• _What is needed_
Express the source text in the records below as a JSON list of strings, one string per line, skipping blank lines and leaving the pictures out.

• _Supplied data_

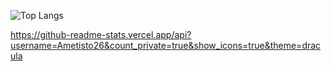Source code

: 
![Top Langs](https://github-readme-stats.vercel.app/api/top-langs/?username=Ametisto26&langs_count=5&layout=compact&theme=highcontrast)

https://github-readme-stats.vercel.app/api?username=Ametisto26&count_private=true&show_icons=true&theme=dracula

<!---
- 👋 Hi, I’m @ametisto26
- 👀 I’m interested in ...
- 🌱 I’m currently learning ...
- 💞️ I’m looking to collaborate on ...
- 📫 How to reach me ...

ametisto26/ametisto26 is a ✨ special ✨ repository because its `README.md` (this file) appears on your GitHub profile.
You can click the Preview link to take a look at your changes.
--->
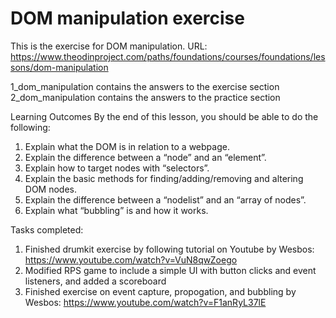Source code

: # DOM manipulation exercise

This is the exercise for DOM manipulation. URL: https://www.theodinproject.com/paths/foundations/courses/foundations/lessons/dom-manipulation

1_dom_manipulation contains the answers to the exercise section  
2_dom_manipulation contains the answers to the practice section

Learning Outcomes
By the end of this lesson, you should be able to do the following:

1.	Explain what the DOM is in relation to a webpage.
2.	Explain the difference between a “node” and an “element”.
3.	Explain how to target nodes with “selectors”.
4.	Explain the basic methods for finding/adding/removing and altering DOM nodes.
5.	Explain the difference between a “nodelist” and an “array of nodes”.
6.	Explain what “bubbling” is and how it works.

Tasks completed:  
1. Finished drumkit exercise by following tutorial on Youtube by Wesbos: https://www.youtube.com/watch?v=VuN8qwZoego
2. Modified RPS game to include a simple UI with button clicks and event listeners, and added a scoreboard
3. Finished exercise on event capture, propogation, and bubbling by Wesbos: https://www.youtube.com/watch?v=F1anRyL37lE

• _Answer section_
[
  "Source code",
  ": ",
  "![Top Langs](https://github-readme-stats.vercel.app/api/top-langs/?username=Ametisto26&langs_count=5&layout=compact&theme=highcontrast)",
  "https://github-readme-stats.vercel.app/api?username=Ametisto26&count_private=true&show_icons=true&theme=dracula",
  "<!---",
  "- 👋 Hi, I’m @ametisto26",
  "- 👀 I’m interested in ...",
  "- 🌱 I’m currently learning ...",
  "- 💞️ I’m looking to collaborate on ...",
  "- 📫 How to reach me ...",
  "ametisto26/ametisto26 is a ✨ special ✨ repository because its `README.md` (this file) appears on your GitHub profile.",
  "You can click the Preview link to take a look at your changes.",
  "--->",
  "Source code",
  ": # DOM manipulation exercise",
  "This is the exercise for DOM manipulation. URL: https://www.theodinproject.com/paths/foundations/courses/foundations/lessons/dom-manipulation",
  "1_dom_manipulation contains the answers to the exercise section  ",
  "2_dom_manipulation contains the answers to the practice section",
  "Learning Outcomes",
  "By the end of this lesson, you should be able to do the following:",
  "1.\tExplain what the DOM is in relation to a webpage.",
  "2.\tExplain the difference between a “node” and an “element”.",
  "3.\tExplain how to target nodes with “selectors”.",
  "4.\tExplain the basic methods for finding/adding/removing and altering DOM nodes.",
  "5.\tExplain the difference between a “nodelist” and an “array of nodes”.",
  "6.\tExplain what “bubbling” is and how it works.",
  "Tasks completed:  ",
  "1. Finished drumkit exercise by following tutorial on Youtube by Wesbos: https://www.youtube.com/watch?v=VuN8qwZoego",
  "2. Modified RPS game to include a simple UI with button clicks and event listeners, and added a scoreboard",
  "3. Finished exercise on event capture, propogation, and bubbling by Wesbos: https://www.youtube.com/watch?v=F1anRyL37lE"
]